- Document text -

• A Not So Ho-Ho-Hum Holiday Game

    Date: 2006.01.09 | Category: Hand Of The Week | By: Phil Hellmuth   

    Along with my family’s tradition of spending Christmas in Wisconsin comes the annual pot-limit Hold ’em game that my friends set up for my return each year, at my buddy Jon Green’s house. The game wasn’t a pushover, what with players like Wayne Tyler, Mark Kroon (the famous “PokerHo” on UltimateBet.com), Paul Clements, Larry “Concrete” Beilfus, Tim Belstner, Gary Ebert, Denny Ruef, and a few others at the table.

    The year before, I managed to lose a record-setting $12,000 in the traditional game. So after last year’s performance, poker players from all over the state of Wisconsin were trying to get a seat at that table.

    With the blinds at $5-$5, and the buy-in and re-buys set at $500, the game didn’t figure to be big enough for me to win back that $12,000. Two factors, though, made sure that it was. First, half of the time someone had the $10 “live blind” on. (A $10 “live blind” means that player A, to the left of the big blind, voluntarily adds an additional blind of $10, so that there were, in effect, three blinds instead of two, making it $10 to call, and then player A had the chance to raise it up as well.)

- Page-level text extractions -
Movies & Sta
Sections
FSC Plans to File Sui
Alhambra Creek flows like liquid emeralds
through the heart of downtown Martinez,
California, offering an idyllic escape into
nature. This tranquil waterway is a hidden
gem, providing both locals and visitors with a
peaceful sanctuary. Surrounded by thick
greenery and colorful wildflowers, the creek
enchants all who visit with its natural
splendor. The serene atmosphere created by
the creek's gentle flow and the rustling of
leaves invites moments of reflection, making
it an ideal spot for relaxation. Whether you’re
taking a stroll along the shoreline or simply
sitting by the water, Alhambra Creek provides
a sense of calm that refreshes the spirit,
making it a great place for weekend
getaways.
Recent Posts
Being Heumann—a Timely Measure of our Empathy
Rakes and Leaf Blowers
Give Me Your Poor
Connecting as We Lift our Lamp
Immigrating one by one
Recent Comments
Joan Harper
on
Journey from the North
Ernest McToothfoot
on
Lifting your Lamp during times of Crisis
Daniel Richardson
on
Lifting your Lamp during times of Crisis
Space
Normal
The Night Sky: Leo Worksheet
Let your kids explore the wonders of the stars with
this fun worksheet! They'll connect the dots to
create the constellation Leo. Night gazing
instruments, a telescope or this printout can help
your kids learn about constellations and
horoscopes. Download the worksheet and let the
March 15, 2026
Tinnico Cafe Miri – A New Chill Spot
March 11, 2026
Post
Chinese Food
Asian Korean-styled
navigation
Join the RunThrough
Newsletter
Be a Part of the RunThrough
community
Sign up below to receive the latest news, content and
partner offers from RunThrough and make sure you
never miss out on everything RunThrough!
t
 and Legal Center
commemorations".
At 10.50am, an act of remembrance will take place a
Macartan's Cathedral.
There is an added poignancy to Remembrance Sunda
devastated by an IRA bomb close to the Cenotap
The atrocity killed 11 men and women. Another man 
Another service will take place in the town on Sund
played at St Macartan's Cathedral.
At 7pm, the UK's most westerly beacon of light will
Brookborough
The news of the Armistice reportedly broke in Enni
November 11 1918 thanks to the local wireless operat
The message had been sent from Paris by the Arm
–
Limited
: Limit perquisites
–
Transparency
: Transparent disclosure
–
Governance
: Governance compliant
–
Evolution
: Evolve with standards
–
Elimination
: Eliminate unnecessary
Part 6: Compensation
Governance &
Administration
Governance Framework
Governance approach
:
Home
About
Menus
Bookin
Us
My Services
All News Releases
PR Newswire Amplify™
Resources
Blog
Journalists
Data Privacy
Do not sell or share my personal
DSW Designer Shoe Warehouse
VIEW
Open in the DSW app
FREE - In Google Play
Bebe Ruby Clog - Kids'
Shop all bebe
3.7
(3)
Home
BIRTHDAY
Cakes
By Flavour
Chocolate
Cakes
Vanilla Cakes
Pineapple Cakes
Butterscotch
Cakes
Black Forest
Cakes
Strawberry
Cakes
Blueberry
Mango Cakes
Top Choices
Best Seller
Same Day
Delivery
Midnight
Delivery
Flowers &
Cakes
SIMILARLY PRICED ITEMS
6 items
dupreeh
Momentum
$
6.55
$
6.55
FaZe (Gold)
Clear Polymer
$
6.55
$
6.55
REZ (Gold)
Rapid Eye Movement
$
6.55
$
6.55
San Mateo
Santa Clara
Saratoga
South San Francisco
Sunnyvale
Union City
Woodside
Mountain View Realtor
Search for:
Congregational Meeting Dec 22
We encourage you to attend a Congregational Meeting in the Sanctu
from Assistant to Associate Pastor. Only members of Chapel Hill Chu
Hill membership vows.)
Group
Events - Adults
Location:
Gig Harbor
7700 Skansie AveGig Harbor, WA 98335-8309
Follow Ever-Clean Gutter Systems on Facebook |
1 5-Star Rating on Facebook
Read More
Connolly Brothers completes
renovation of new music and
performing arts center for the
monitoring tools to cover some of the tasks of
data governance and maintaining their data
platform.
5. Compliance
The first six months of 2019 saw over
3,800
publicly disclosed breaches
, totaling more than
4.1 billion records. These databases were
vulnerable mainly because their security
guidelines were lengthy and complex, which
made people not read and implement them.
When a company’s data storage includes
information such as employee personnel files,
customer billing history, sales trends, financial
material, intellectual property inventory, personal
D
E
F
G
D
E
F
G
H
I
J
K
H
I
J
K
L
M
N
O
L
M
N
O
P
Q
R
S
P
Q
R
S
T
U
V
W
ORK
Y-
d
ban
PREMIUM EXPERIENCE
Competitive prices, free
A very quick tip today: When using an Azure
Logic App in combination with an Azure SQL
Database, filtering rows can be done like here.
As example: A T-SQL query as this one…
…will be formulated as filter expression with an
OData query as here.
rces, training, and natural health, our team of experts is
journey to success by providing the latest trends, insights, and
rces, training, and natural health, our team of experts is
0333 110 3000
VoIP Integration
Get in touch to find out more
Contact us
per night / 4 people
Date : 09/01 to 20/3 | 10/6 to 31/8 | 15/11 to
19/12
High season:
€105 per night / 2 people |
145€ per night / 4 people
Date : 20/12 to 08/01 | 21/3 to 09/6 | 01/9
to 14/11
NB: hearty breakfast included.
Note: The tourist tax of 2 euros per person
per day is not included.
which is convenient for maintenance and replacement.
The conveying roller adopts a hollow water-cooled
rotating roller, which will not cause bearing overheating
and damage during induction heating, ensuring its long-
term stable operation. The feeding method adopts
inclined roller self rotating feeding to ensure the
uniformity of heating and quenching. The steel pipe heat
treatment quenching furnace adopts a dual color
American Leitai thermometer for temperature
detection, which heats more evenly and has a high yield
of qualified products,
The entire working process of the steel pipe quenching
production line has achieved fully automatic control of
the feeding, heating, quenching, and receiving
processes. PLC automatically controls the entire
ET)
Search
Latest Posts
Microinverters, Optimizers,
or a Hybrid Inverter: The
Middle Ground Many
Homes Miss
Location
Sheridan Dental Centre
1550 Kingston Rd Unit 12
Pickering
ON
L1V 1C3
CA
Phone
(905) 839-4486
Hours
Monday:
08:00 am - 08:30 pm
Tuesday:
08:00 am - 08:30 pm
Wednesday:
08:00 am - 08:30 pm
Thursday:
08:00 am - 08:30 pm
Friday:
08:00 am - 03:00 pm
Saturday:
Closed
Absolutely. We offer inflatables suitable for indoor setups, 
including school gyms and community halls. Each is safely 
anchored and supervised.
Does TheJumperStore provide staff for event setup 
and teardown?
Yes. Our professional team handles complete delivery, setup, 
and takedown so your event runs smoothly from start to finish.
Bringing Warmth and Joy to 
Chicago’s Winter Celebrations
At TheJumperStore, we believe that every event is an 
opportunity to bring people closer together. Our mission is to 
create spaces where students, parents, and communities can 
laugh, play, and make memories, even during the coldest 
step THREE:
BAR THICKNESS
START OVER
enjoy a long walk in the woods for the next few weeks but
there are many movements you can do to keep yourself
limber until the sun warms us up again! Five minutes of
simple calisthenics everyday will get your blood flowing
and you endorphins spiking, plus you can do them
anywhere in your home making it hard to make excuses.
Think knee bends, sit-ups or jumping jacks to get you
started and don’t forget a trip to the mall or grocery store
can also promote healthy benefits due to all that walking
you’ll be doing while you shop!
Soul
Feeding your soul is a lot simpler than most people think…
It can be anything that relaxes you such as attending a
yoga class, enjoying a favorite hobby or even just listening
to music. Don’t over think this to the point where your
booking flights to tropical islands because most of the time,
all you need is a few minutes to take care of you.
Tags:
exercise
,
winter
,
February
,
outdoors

- Task brief -
In the holiday poker game article, how much money did the writer lose in the game the year before?

- Response for this exercise -
A record-setting $12,000.